***** Working data *****

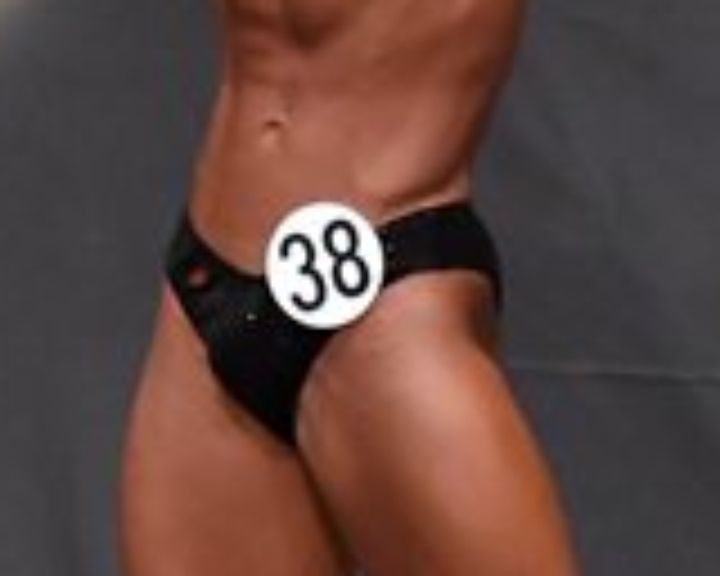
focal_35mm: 1020
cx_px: 385
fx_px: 21735
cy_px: 346
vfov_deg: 1.5
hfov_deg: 1.9
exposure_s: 1/400
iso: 6400
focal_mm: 150
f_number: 5.6
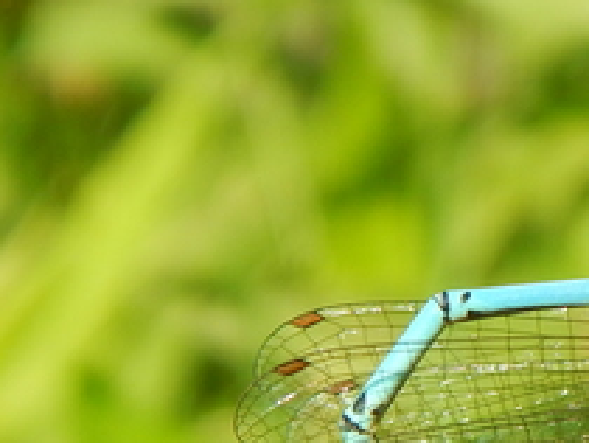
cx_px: 613
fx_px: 3322
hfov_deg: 10.0
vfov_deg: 7.6
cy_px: 435
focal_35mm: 195
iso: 125
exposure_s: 1/800
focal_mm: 8.6
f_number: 3.7
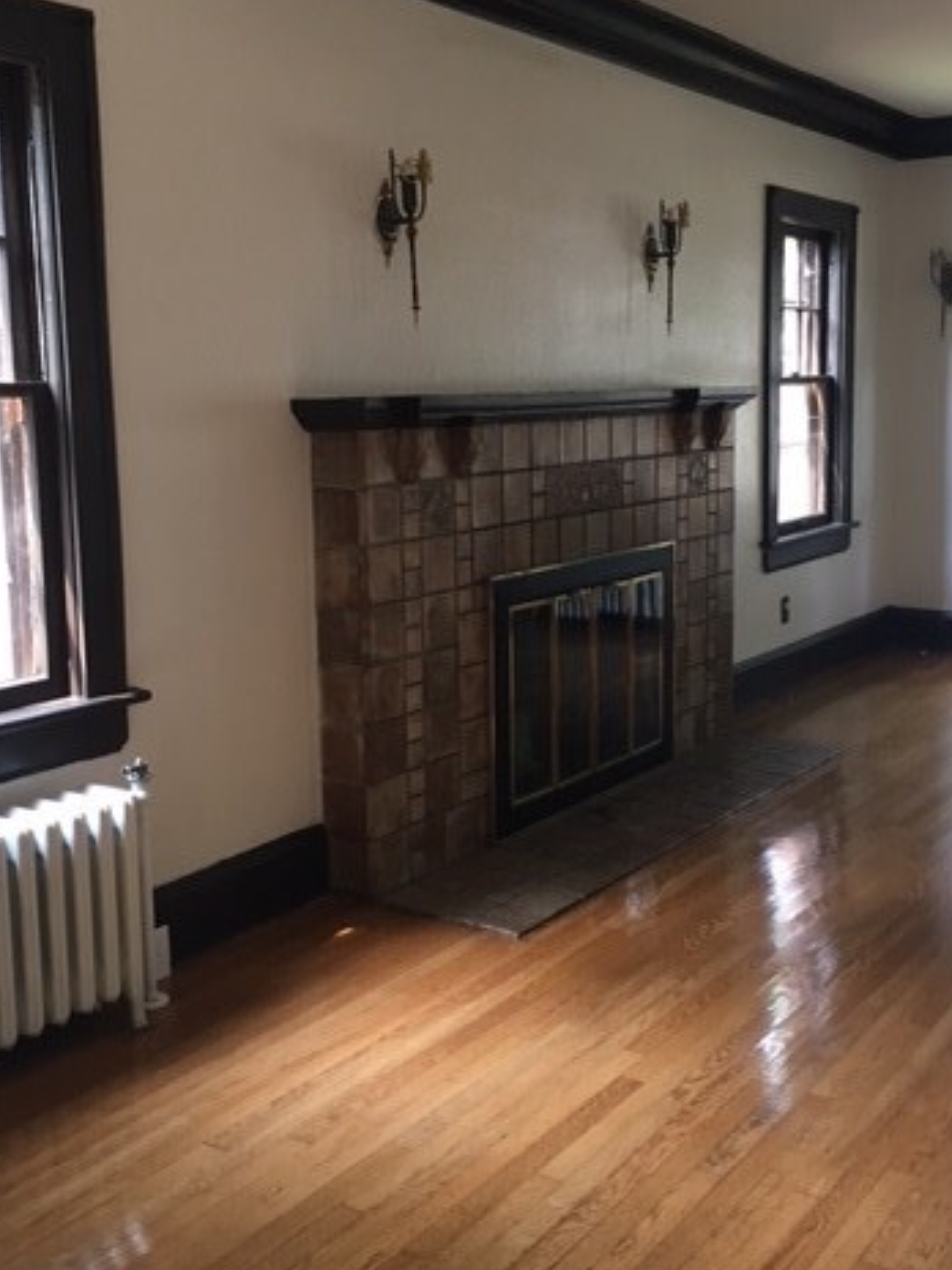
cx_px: 596
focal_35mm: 40
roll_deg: -0.4
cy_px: 586
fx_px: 1467
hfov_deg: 35.8
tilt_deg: -8.3
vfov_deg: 46.8
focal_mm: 4.15
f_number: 2.2
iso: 80
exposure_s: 1/30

*****

• **Instructions to follow**:
Transcribe all the entries precisely. Do not include any picture.

• **Output of the exercise**:
focal_35mm: 1020
cx_px: 385
fx_px: 21735
cy_px: 346
vfov_deg: 1.5
hfov_deg: 1.9
exposure_s: 1/400
iso: 6400
focal_mm: 150
f_number: 5.6
cx_px: 613
fx_px: 3322
hfov_deg: 10.0
vfov_deg: 7.6
cy_px: 435
focal_35mm: 195
iso: 125
exposure_s: 1/800
focal_mm: 8.6
f_number: 3.7
cx_px: 596
focal_35mm: 40
roll_deg: -0.4
cy_px: 586
fx_px: 1467
hfov_deg: 35.8
tilt_deg: -8.3
vfov_deg: 46.8
focal_mm: 4.15
f_number: 2.2
iso: 80
exposure_s: 1/30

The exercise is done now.